Source data:
..........

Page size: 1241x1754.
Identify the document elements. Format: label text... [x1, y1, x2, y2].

..........

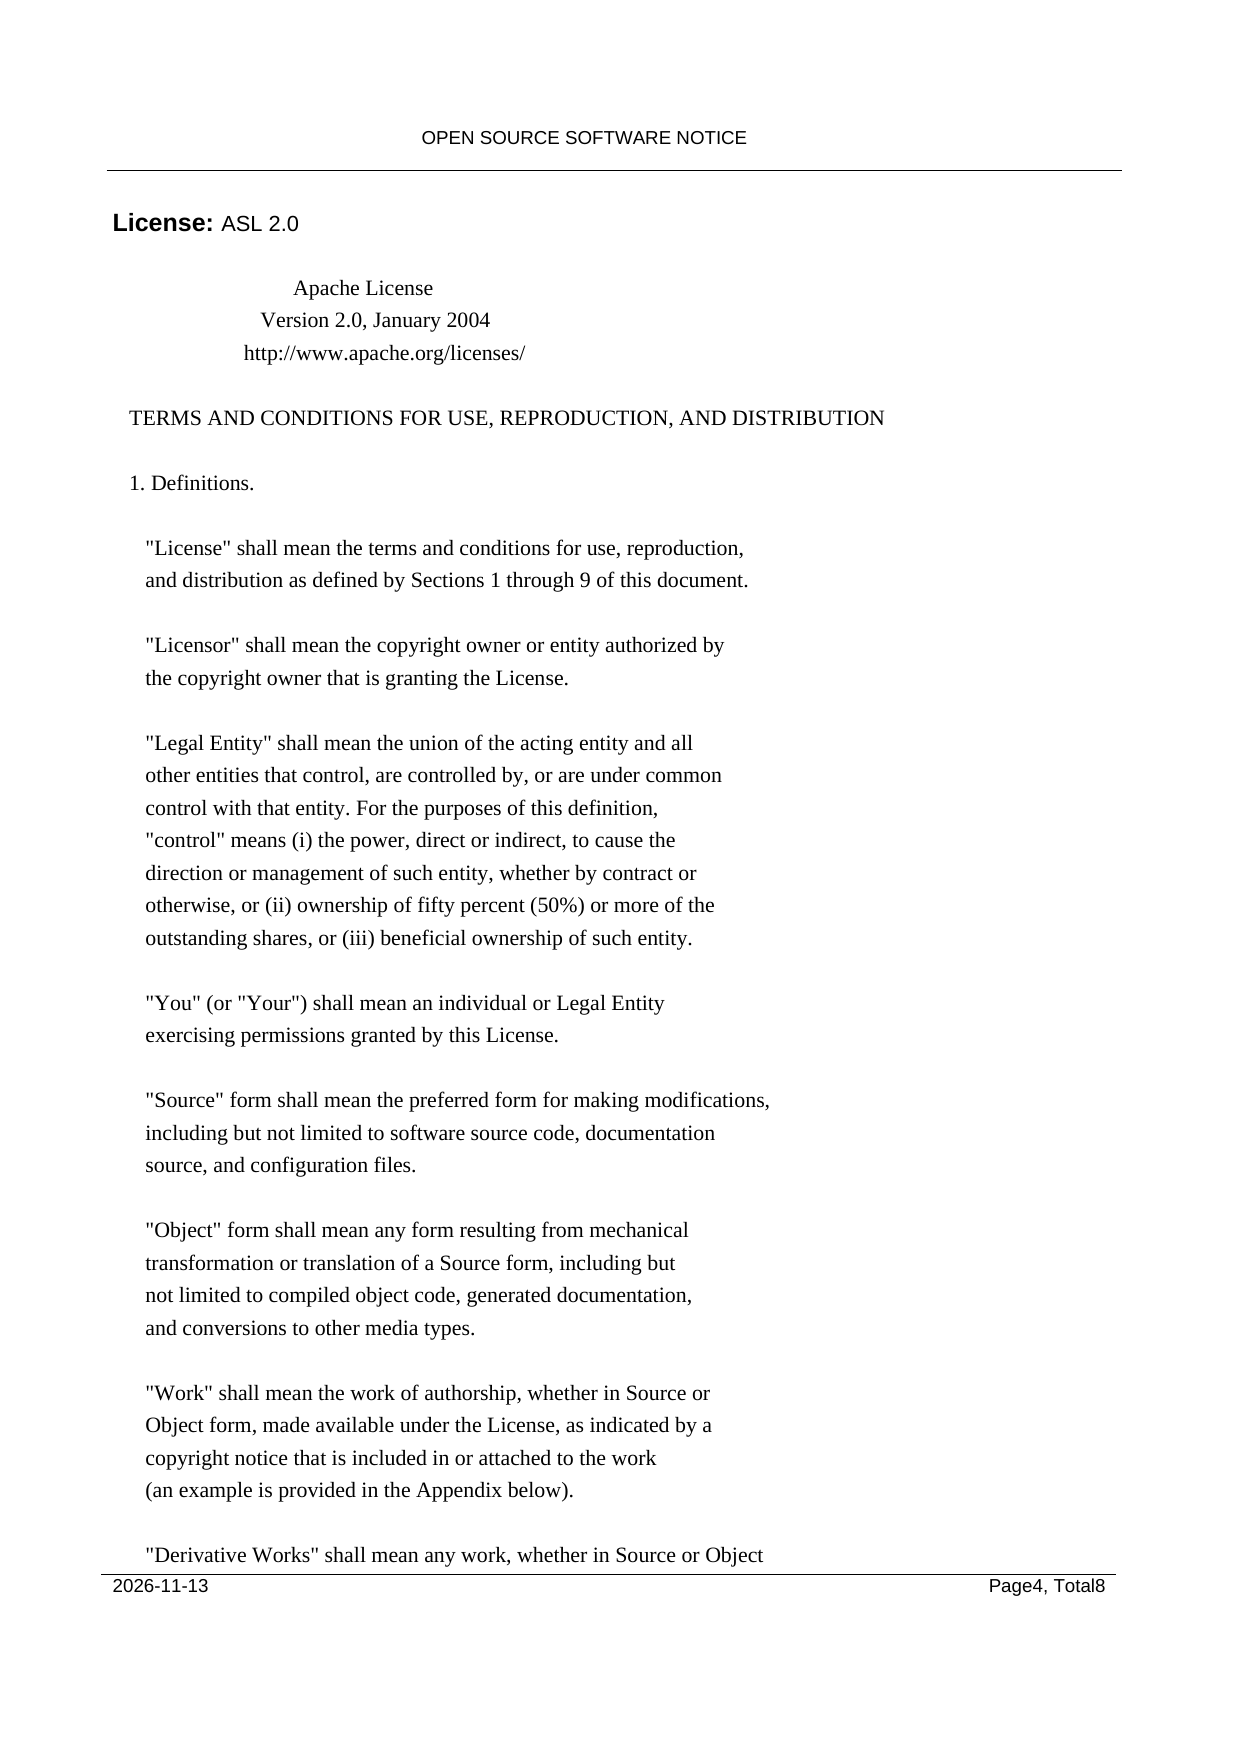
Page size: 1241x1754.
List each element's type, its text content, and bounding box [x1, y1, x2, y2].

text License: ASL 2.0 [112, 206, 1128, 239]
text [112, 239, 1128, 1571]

..........

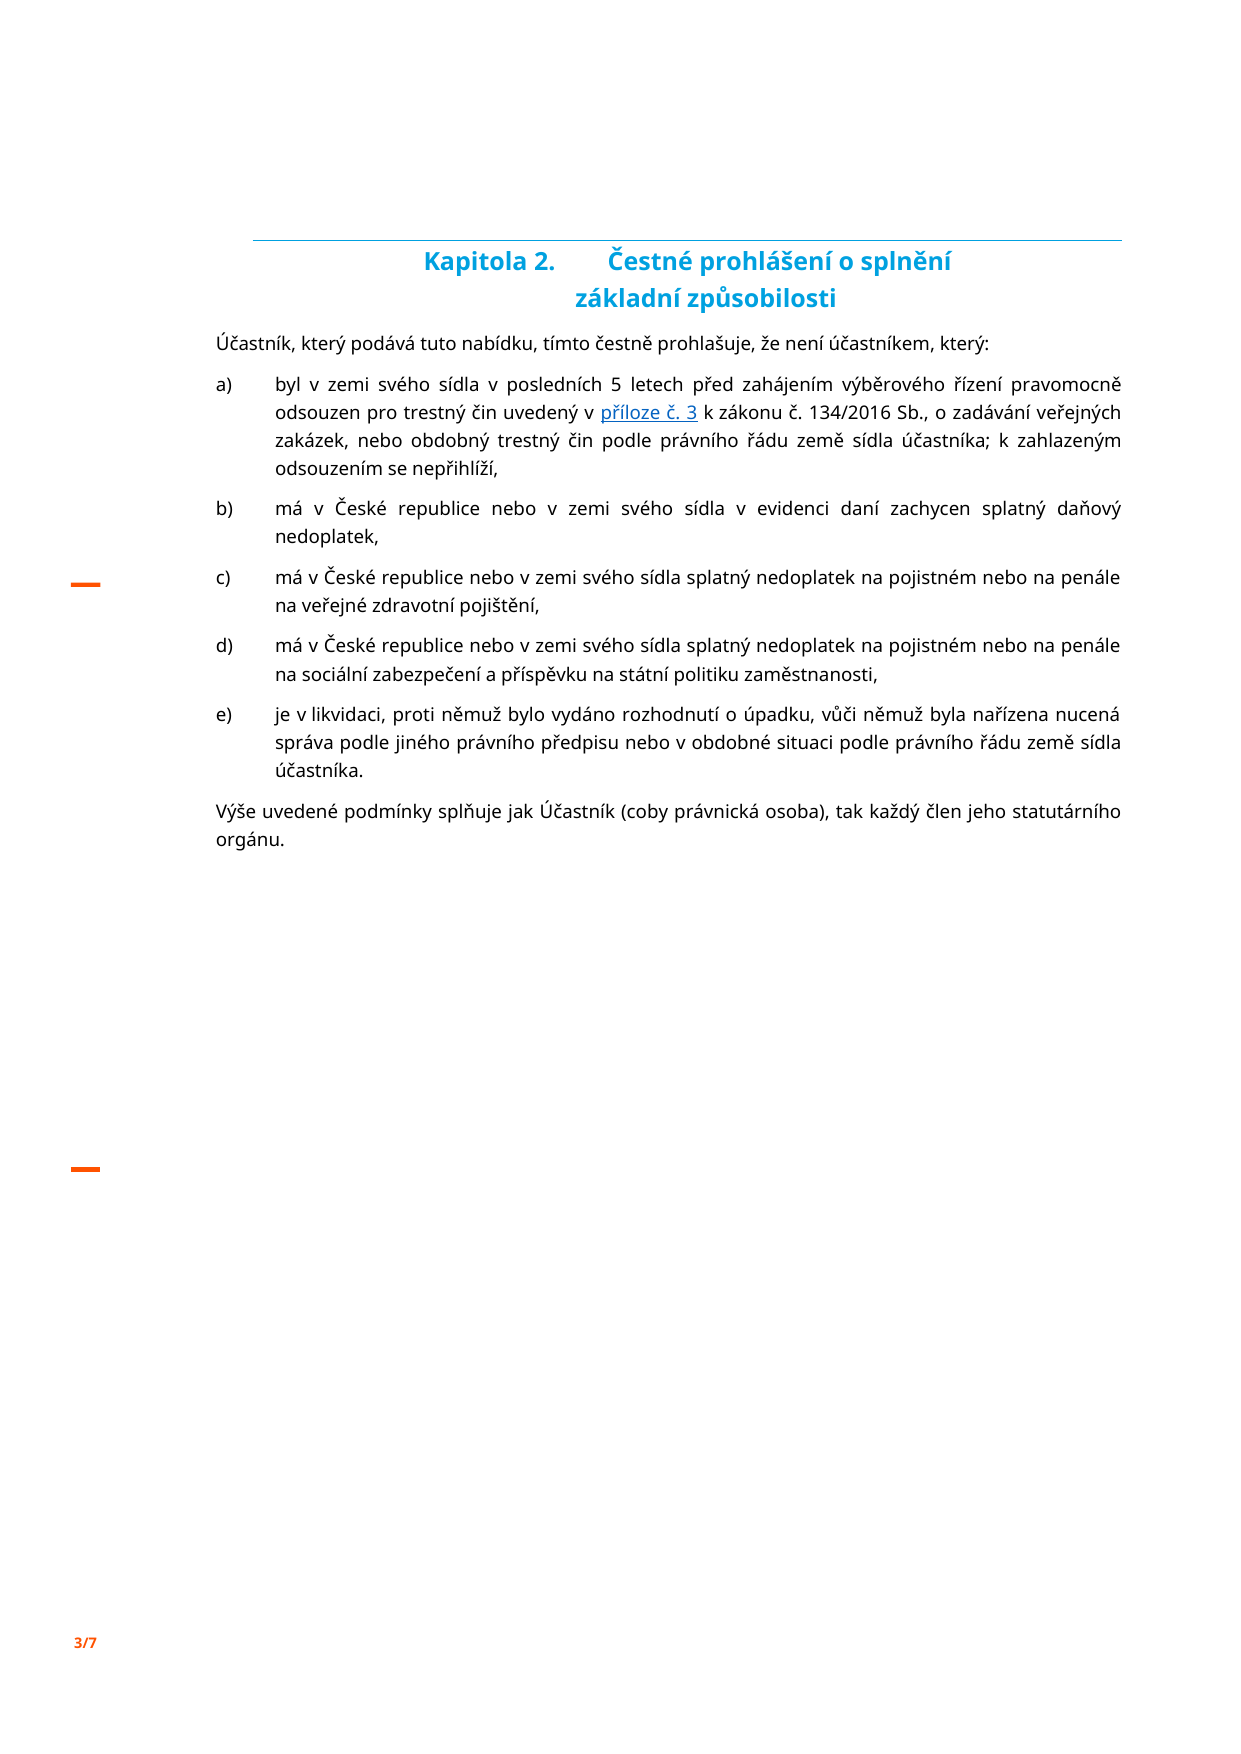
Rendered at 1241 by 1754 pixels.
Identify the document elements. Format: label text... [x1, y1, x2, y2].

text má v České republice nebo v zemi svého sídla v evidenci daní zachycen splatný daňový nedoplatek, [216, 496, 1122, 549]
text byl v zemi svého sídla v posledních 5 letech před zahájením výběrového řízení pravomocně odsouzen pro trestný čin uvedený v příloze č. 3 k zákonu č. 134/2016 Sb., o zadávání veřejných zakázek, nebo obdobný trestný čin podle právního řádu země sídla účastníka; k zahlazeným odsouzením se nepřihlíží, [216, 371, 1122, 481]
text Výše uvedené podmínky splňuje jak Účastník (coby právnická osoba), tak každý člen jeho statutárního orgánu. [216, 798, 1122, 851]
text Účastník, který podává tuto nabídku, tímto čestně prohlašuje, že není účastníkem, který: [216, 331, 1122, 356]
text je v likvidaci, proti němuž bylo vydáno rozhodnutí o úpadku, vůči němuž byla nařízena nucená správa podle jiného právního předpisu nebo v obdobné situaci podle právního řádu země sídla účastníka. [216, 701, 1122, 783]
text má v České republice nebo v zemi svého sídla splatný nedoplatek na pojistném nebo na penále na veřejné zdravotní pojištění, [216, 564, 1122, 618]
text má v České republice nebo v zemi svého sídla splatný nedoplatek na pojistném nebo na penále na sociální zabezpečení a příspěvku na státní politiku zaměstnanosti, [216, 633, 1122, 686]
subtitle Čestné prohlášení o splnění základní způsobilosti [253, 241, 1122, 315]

..........

What the exercise asks:
Begin at the line that has "List each element's" in the entries above; stop after the line that has "text [112, 239, 1128, 1571]". Transcribe exactly those lines and no others.

Worked solution:
List each element's type, its text content, and bounding box [x1, y1, x2, y2].

text License: ASL 2.0 [112, 206, 1128, 239]
text [112, 239, 1128, 1571]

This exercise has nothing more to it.